Comandos AT de Celulares o modulos MOTOROLA

Espero nos colaboremos con este proyecto.

Bueno por ahi tengo unos microcontroladores y algunos compiladores para basic y c de PIC y Atmel

A mi gusto utilizo los Atmel pues son mucho mas economicos en mi ciudad que cualquier otro pic a utilizar

En algun otro rato publico direcciones para los compiladores claro si se puede.

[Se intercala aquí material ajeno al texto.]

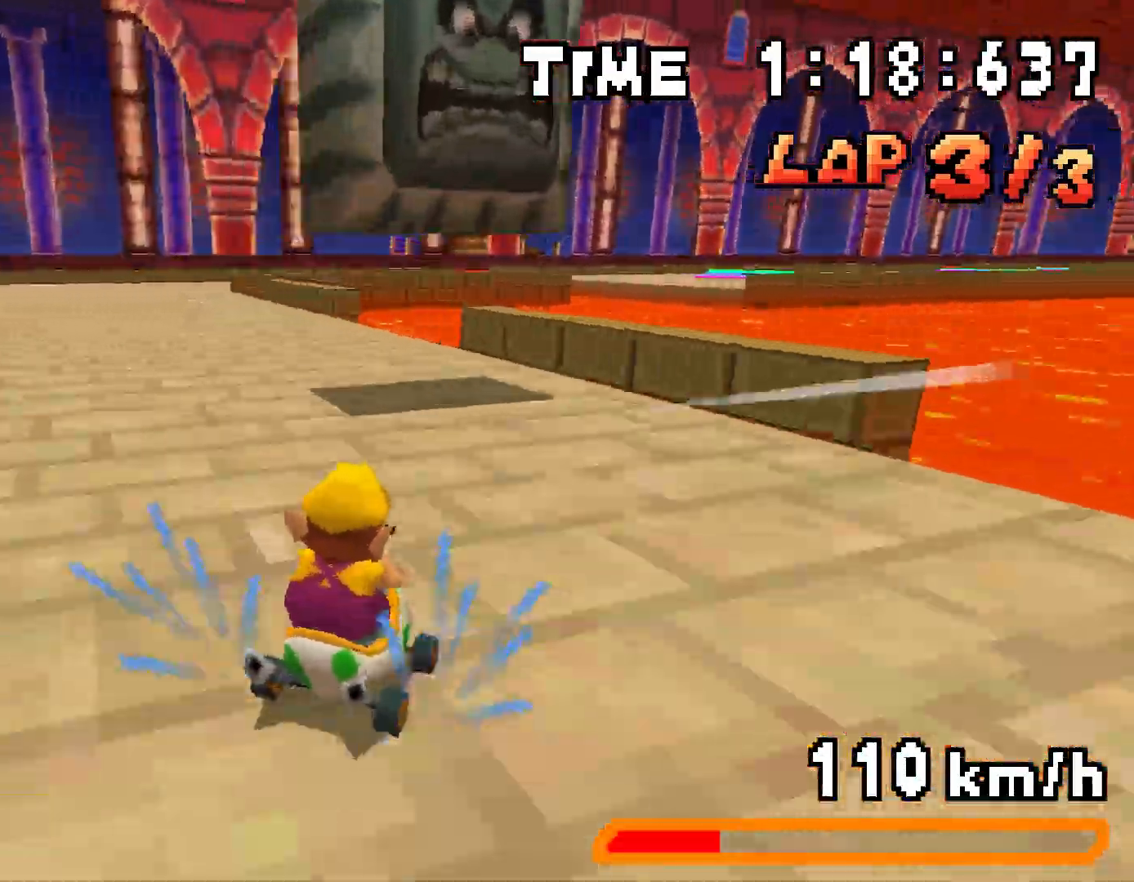
{"buttons": ["A", "DPAD_LEFT"], "events": [[34, "DPAD_UP", "down"], [50, "DPAD_RIGHT", "up"], [84, "DPAD_LEFT", "down"], [268, "DPAD_LEFT", "up"], [284, "DPAD_RIGHT", "down"], [301, "DPAD_UP", "up"], [385, "DPAD_UP", "down"], [401, "DPAD_RIGHT", "up"], [418, "DPAD_LEFT", "down"], [468, "R1", "up"], [502, "DPAD_UP", "up"]]}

suerte con el Motorola C261.


----------



## diego_nj

Hola Oscareev,

Gracias por la información brindada, ya pude realizara la llamada desde la PC con el cel C261 de motorola, pero has notado que en la lista de comandos que entrega el Cel C261 no esta el comando ATD, pero de todos lo acepta.

Saludos estaremos en contacto...

Diego


----------



## eenrique

El Mot C139 no acepta comandos AT, solo puedes desbloquearlo.


----------



## thevenin

En el esquema CABLE.GIF el símbolo del condensador conectado a VIN del 7805 ¡está al revés!

Modifica eso por favor.


----------



## oscareev

diego_nj dijo:
			
		

> Hola Oscareev,
> 
> Gracias por la información brindada, ya pude realizara la llamada desde la PC con el cel C261 de motorola, pero has notado que en la lista de comandos que entrega el Cel C261 no esta el comando ATD, pero de todos lo acepta.
> 
> Saludos estaremos en contacto...
> 
> Diego



Existen comandos inherentes en los modems.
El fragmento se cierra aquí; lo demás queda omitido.